On June 4th, 2022, Sam and I went to the Louvre, an experience I was looking forward to since we arrived in Paris. We were able to explore the beautiful building and appreciate various works of art, including the Mona Lisa (after her birthday cake scare). As a child, I took art classes at the Philadelphia Museum of Art every Saturday and in high school I worked at a pottery studio, causing me to become interested in the idea of art therapy, which I reflected upon during my visit to the Louvre. Art therapy is when a therapist uses art materials and directives to activate sensory responses and generate imagery that is directly connected to emotions, allowing their patient to re-experience emotions in a way that allows them to organize their feelings and form a narrative around an overwhelming experience. Studies have shown that art therapy measurably changes the body and brain.

Food + Art

Claude Monet’s kitchen at his home in Giverny. Designed in 1883, the blue tile as a backdrop for the copper pots and pans is a timeless combination. It is not surprising that the artist had such a beautiful kitchen, because cooking and art have a lot in common. In addition to encouraging creativity and having aesthetic components, they both have been shown to have a positive effect on mental health. Cooking in particular forces people to take a break from a busy day and just focus on one recipe. Cooking for others also helps foster connection between people, and sharing a meal with friends and family is an important aspect of French culture for this reason.

Never skip dessert!

Hot chocolate with whipped cream from Café de Flore, one of the oldest coffee houses in Paris. It opened in the 1880s and was frequented by many famous writers and artists, including Pablo Picasso. Café de Flore has now become more of a tourist attraction, but for good reason due to its rich history and hot chocolate. As we learned on our class visit to the Musée du Chocolat, chocolate can have mood-boosting effects on the brain. For example, chocolate contains tryptophan, an amino acid that is used to increase serotonin levels in the brain. Serotonin is a neurotransmitter that has widespread effects on the brain, one of which being modulating mood.

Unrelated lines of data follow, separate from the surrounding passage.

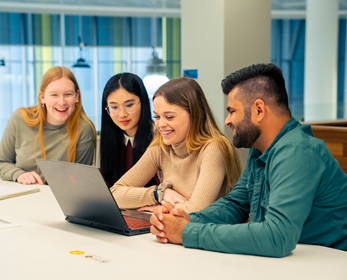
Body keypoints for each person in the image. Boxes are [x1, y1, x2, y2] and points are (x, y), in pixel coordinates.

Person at [150, 63, 347, 257]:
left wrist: (186, 233)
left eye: (232, 111)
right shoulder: (261, 149)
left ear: (259, 110)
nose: (227, 121)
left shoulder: (297, 152)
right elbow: (237, 204)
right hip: (299, 262)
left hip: (333, 263)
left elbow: (276, 237)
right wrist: (186, 219)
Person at [110, 77, 242, 214]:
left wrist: (160, 209)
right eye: (157, 117)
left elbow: (196, 209)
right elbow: (114, 194)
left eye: (169, 117)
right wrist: (158, 194)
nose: (160, 124)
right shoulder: (160, 147)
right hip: (172, 229)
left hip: (205, 232)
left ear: (194, 114)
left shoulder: (214, 148)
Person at [0, 66, 97, 185]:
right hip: (20, 195)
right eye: (54, 95)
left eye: (68, 94)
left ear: (76, 96)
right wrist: (18, 174)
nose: (61, 102)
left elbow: (79, 181)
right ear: (42, 98)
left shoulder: (84, 129)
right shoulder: (19, 119)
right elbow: (2, 162)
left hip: (57, 199)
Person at [100, 72, 157, 188]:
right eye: (114, 107)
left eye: (129, 105)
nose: (122, 114)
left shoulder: (159, 138)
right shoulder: (110, 139)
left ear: (143, 102)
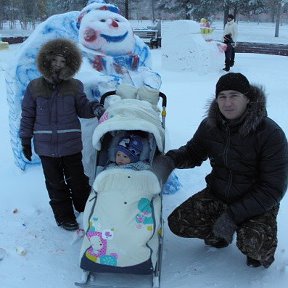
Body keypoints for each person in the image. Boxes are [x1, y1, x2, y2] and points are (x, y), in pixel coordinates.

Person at [153, 73, 288, 268]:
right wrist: (170, 161)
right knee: (178, 223)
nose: (227, 103)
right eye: (222, 96)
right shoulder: (210, 126)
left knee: (254, 246)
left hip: (257, 203)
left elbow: (273, 189)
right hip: (219, 195)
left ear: (248, 98)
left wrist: (232, 216)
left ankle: (258, 247)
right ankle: (218, 236)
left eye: (234, 96)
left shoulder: (270, 134)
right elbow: (193, 152)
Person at [19, 38, 105, 231]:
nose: (58, 64)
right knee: (55, 183)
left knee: (78, 181)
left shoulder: (74, 86)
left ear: (70, 64)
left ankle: (86, 210)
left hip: (70, 144)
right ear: (46, 61)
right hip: (45, 147)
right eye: (55, 60)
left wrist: (95, 107)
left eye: (63, 61)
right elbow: (27, 115)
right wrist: (25, 140)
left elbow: (83, 108)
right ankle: (64, 217)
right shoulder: (34, 87)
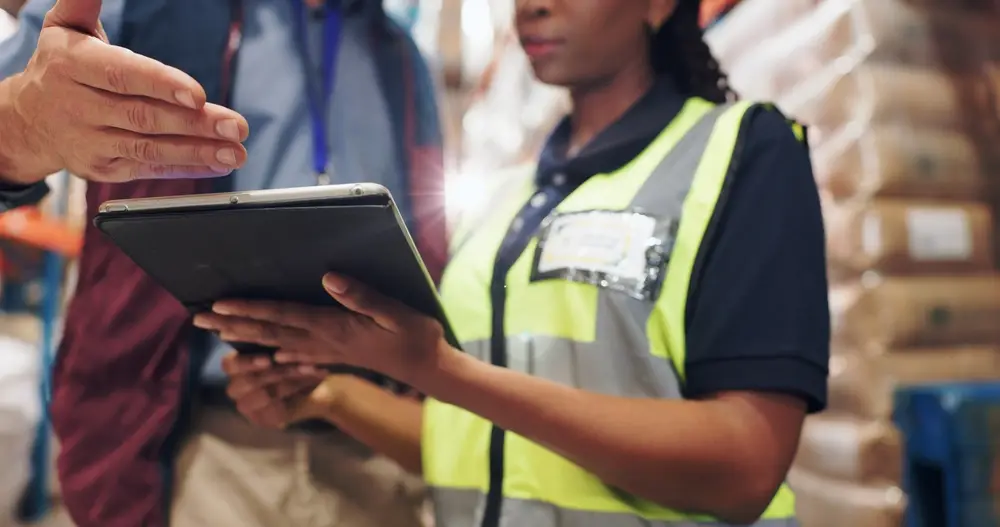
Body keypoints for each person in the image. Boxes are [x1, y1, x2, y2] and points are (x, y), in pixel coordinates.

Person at [205, 0, 831, 525]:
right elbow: (472, 445)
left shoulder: (741, 152)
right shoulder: (504, 205)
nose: (530, 4)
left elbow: (745, 467)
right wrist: (328, 395)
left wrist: (440, 371)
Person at [0, 0, 446, 525]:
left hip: (374, 450)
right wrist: (20, 130)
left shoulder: (397, 55)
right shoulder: (142, 13)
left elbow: (426, 242)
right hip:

Secrets of the Eiffel Tower

A close-up view of the Grenelle side of the Eiffel Tower, where the names of several famous French scientists are written. There are 72 names in total on the tower. This was Gustave Eiffel’s way of paying homage to these trailblazers at the 1889 World’s Fair in Paris. Of these names, one that stuck out to me right away was Broca (second to the left of the tree) because I have learned about him to some capacity in every NBB class I’ve ever taken. Paul Broca was a French physician most widely known for research on a part of the frontal lobe we now refer to as Broca’s area. This area of the brain is involved in speech production. In patients with Broca’s aphasia, damage to Broca’s area causes fragmented speech patterns even though understanding of speech remains largely intact.

Spot the Difference

Models of several animal brain hemispheres (from top: lion, cat, dog) at the MusĂ©e Fragonard d’Alfort. The colors in the models on the left hand side of the image denote areas of the brain that these animals have in common. For the veterinary students who visit this museum, it is important to identify differences in brains across species in order to properly treat the needs of different animals. For us as neuroscience students, we have also learned a lot about anatomical similarities and differences across species to better understand evolutionary brain development. For example, while a cat has more developed somatosensory areas responsible for integrating sensory information from whiskers, all vertebrates have some form of a hippocampal memory system. This demonstrates the advantage of whiskers that is specific to animals like cats versus the ability to make memories that is advantageous to a wider range of animals, including humans.